University of Hawaiʻi at Mānoa
Contact:
Beverly Creamer, (808) 389-5736
Media Consultant, William S. Richardson School of Law
Posted: May 15, 2014

The Ahu family in Miloli`i, with Janna standing on porch at right near pillar.
The Ahu family in Miloli`i, with Janna standing on porch at right near pillar.
Janna "Wehi" Ahu
Janna "Wehi" Ahu

William S. Richardson School of Law student Janna Wehilani "Wehi" Ahu, whose family comes from the tiny fishing village of Miloli‘i on Hawai‘i Island, has been named the 2014 Patsy T. Mink Legislative Fellow.  She receives a $5,000 stipend from the Law School to pay for a summer internship in Washington D.C., working in the office of U.S. Sen. Mazie Hirono for 10 weeks.

Ahu is completing her first year at Richardson Law School on the UH Mānoa campus, and was inspired to study law because of problems faced by the small village of 400 people who struggle to maintain their traditional culture around subsistence fishing and hunting.

"I want to focus on fisheries management, and I came to law school to learn how to keep our fisheries healthy," said Ahu.  She is particularly hopeful about trying to get funding to help protect the fishery of tiny opelu in the waters off Miloli‘i.

Ahu first learned to speak Hawaiian from her grandmother, a native speaker, and continued her studies at Kamehameha and UH Manoa.  Her childhood was spent both in Hilo and with in Miloli‘i.

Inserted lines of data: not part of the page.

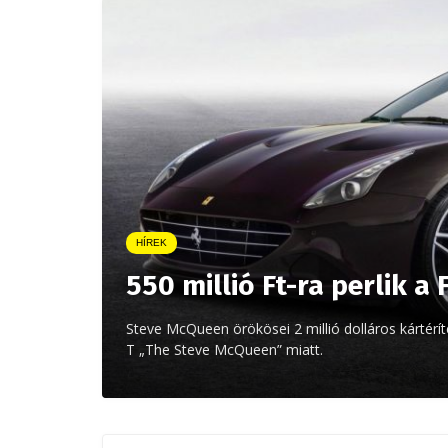
HÍREK
550 millió Ft-ra perlik a
Steve McQueen örökösei 2 millió dolláros kártéríté
T „The Steve McQueen” miatt.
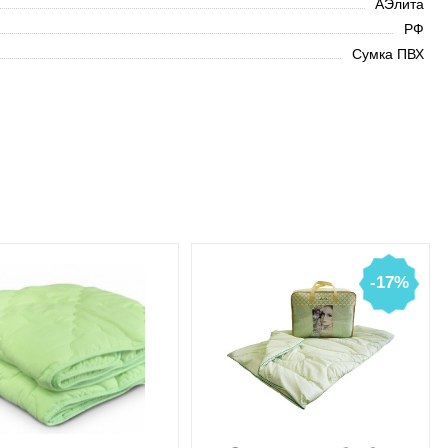
АЭлита
РФ
Сумка ПВХ
-17%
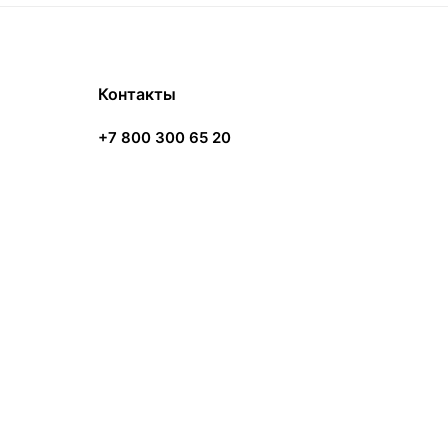
Контакты
+7 800 300 65 20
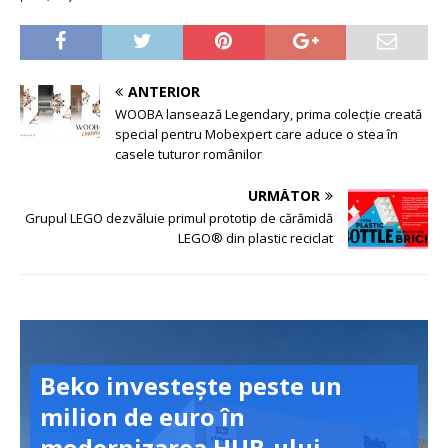
ANTERIOR
WOOBA lansează Legendary, prima colecție creată
special pentru Mobexpert care aduce o stea în
casele tuturor românilor
URMĂTOR
Grupul LEGO dezvăluie primul prototip de cărămidă
LEGO® din plastic reciclat
Beko investește peste un
milion de euro în
modernizarea HUB-ului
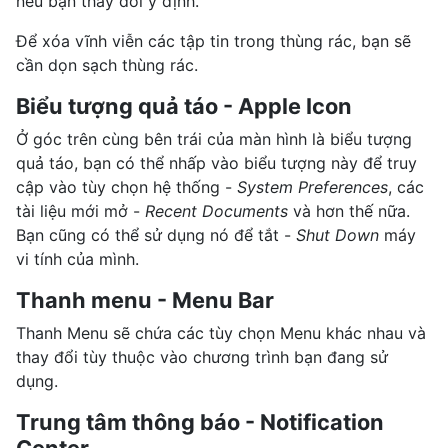
nếu bạn thay đổi ý định.
Để xóa vĩnh viễn các tập tin trong thùng rác, bạn sẽ
cần dọn sạch thùng rác.
Biểu tượng quả táo - Apple Icon
Ở góc trên cùng bên trái của màn hình là biểu tượng
quả táo, bạn có thể nhấp vào biểu tượng này để truy
cập vào tùy chọn hệ thống -
System Preferences
, các
tài liệu mới mở -
Recent Documents
và hơn thế nữa.
Bạn cũng có thể sử dụng nó để tắt -
Shut Down
máy
vi tính của mình.
Thanh menu - Menu Bar
Thanh Menu sẽ chứa các tùy chọn Menu khác nhau và
thay đổi tùy thuộc vào chương trình bạn đang sử
dụng.
Trung tâm thông báo - Notification
Center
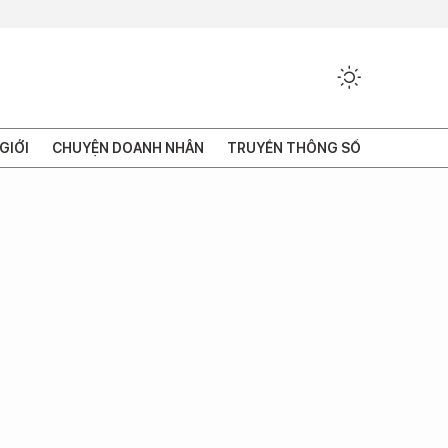
GIỚI
CHUYỆN DOANH NHÂN
TRUYỀN THÔNG SỐ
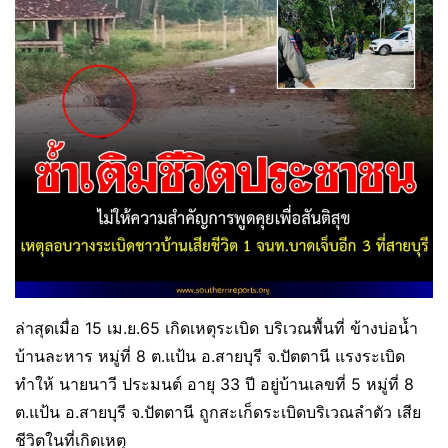
ล่าสุดเมื่อ 15 เม.ย.65 เกิดเหตุระเบิด บริเวณพื้นที่ ข้างบ่อน้ำ
บ้านละหาร หมู่ที่ 8 ต.แป้น อ.สายบุรี จ.ปัตตานี แรงระเบิด
ทำให้ นายนาวี ประมนต์ อายุ 33 ปี อยู่บ้านเลขที่ 5 หมู่ที่ 8
ต.แป้น อ.สายบุรี จ.ปัตตานี ถูกสะเก็ดระเบิดบริเวณลำตัว เสีย
ชีวิตในที่เกิดเหตุ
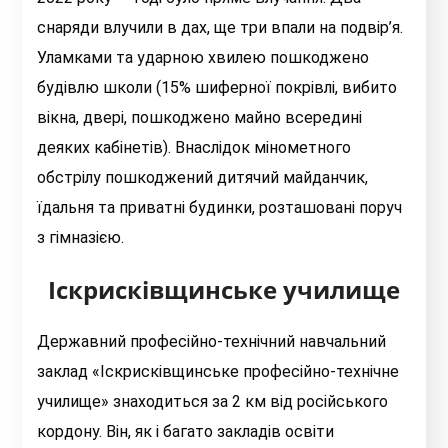
снаряди влучили в дах, ще три впали на подвір’я.
Уламками та ударною хвилею пошкоджено
будівлю школи (15% шиферної покрівлі, вибито
вікна, двері, пошкоджено майно всередині
деяких кабінетів). Внаслідок мінометного
обстрілу пошкоджений дитячий майданчик,
їдальня та приватні будинки, розташовані поруч
з гімназією.
Іскрисківщинське училище
Державний професійно-технічний навчальний
заклад «Іскрисківщинське професійно-технічне
училище» знаходиться за 2 км від російського
кордону. Він, як і багато закладів освіти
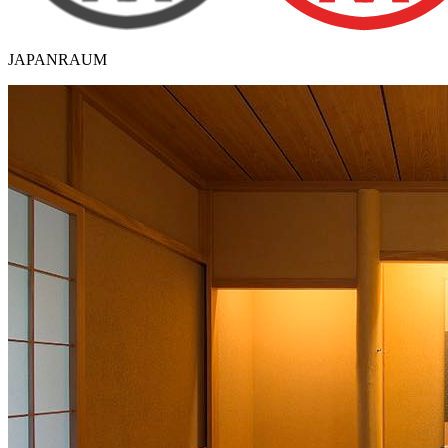
JAPANRAUM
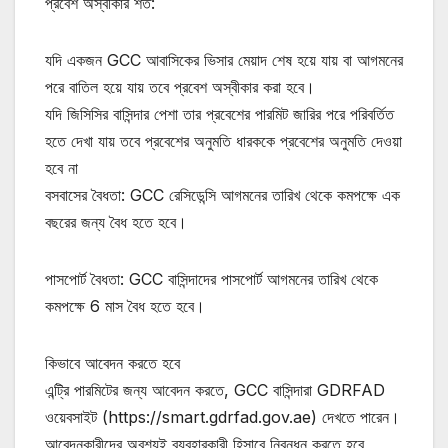
প্রবেশ অস্বীকার শর্ত:
যদি একজন GCC আবাসিকের ভিসার মেয়াদ শেষ হয়ে যায় বা আগমনের
পরে বাতিল হয়ে যায় তবে প্রবেশ অস্বীকার করা হবে।
যদি জিসিসির বাসিন্দার পেশা তার প্রবেশের পারমিট জারির পরে পরিবর্তিত
হতে দেখা যায় তবে প্রবেশের অনুমতি ধারককে প্রবেশের অনুমতি দেওয়া
হবে না
বসবাসের বৈধতা: GCC রেসিডেন্সি আগমনের তারিখ থেকে কমপক্ষে এক
বছরের জন্য বৈধ হতে হবে।
পাসপোর্ট বৈধতা: GCC বাসিন্দাদের পাসপোর্ট আগমনের তারিখ থেকে
কমপক্ষে 6 মাস বৈধ হতে হবে।
কিভাবে আবেদন করতে হবে
এন্ট্রি পারমিটের জন্য আবেদন করতে, GCC বাসিন্দারা GDRFAD
ওয়েবসাইট (https://smart.gdrfad.gov.ae) দেখতে পারেন।
আবেদনকারীদের অবশ্যই ব্যবহারকারী হিসাবে নিবন্ধন করতে হবে,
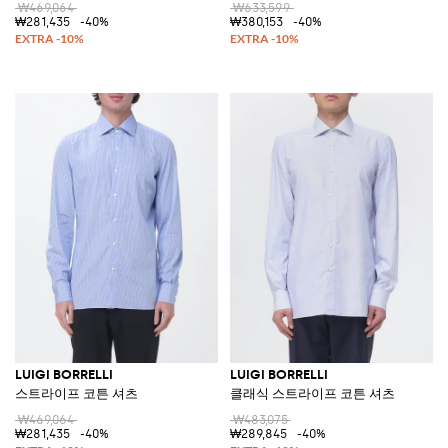
₩469,064
₩633,599
₩281,435
-40%
₩380,153
-40%
LUIGI BORRELLI
LUIGI BORRELLI
스트라이프 코튼 셔츠
클래식 스트라이프 코튼 셔츠
₩469,064
₩483,075
₩281,435
-40%
₩289,845
-40%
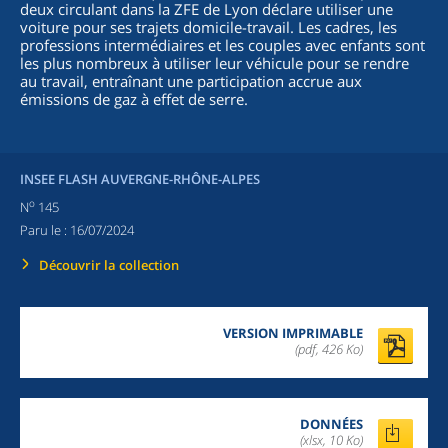
deux circulant dans la ZFE de Lyon déclare utiliser une
voiture pour ses trajets domicile-travail. Les cadres, les
professions intermédiaires et les couples avec enfants sont
les plus nombreux à utiliser leur véhicule pour se rendre
au travail, entraînant une participation accrue aux
émissions de gaz à effet de serre.
INSEE FLASH AUVERGNE-RHÔNE-ALPES
o
N
145
Paru le :
16/07/2024
Découvrir la collection
VERSION IMPRIMABLE
(pdf, 426 Ko)
DONNÉES
(xlsx, 10 Ko)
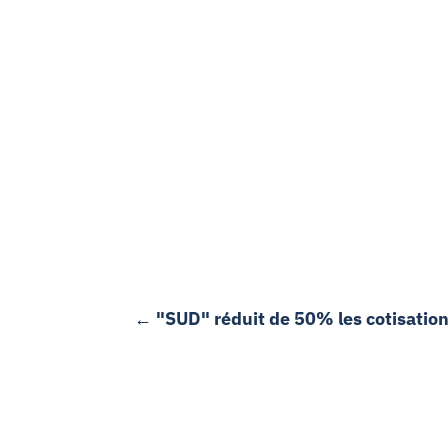
←
"SUD" réduit de 50% les cotisation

This is the 12th anniversary of the landmark fellowship launched by UH law students in 2002, the year of Mink’s death, to honor her legacy and to provide an extraordinary educational experience.  The Mink Fellowship, which has helped chart the careers of past recipients, provides an extraordinary opportunity to participate in leadership at the national level.  Awardees are encouraged to research areas in which they are particularly interested.

One of Congresswoman Mink’s crowning achievements in her 24 years in the U.S. House of Representatives was the co-authorship and passage of Title IX, a portion of the Education Amendments of 1972 that provided women equal access to opportunities in education. Mink was a force for gender and racial equality, partly fueled by discrimination she suffered as a young professional woman. “I can’t change the past,” Mink often said, “but I can certainly help somebody else in the future so they don’t have to go through what I did.”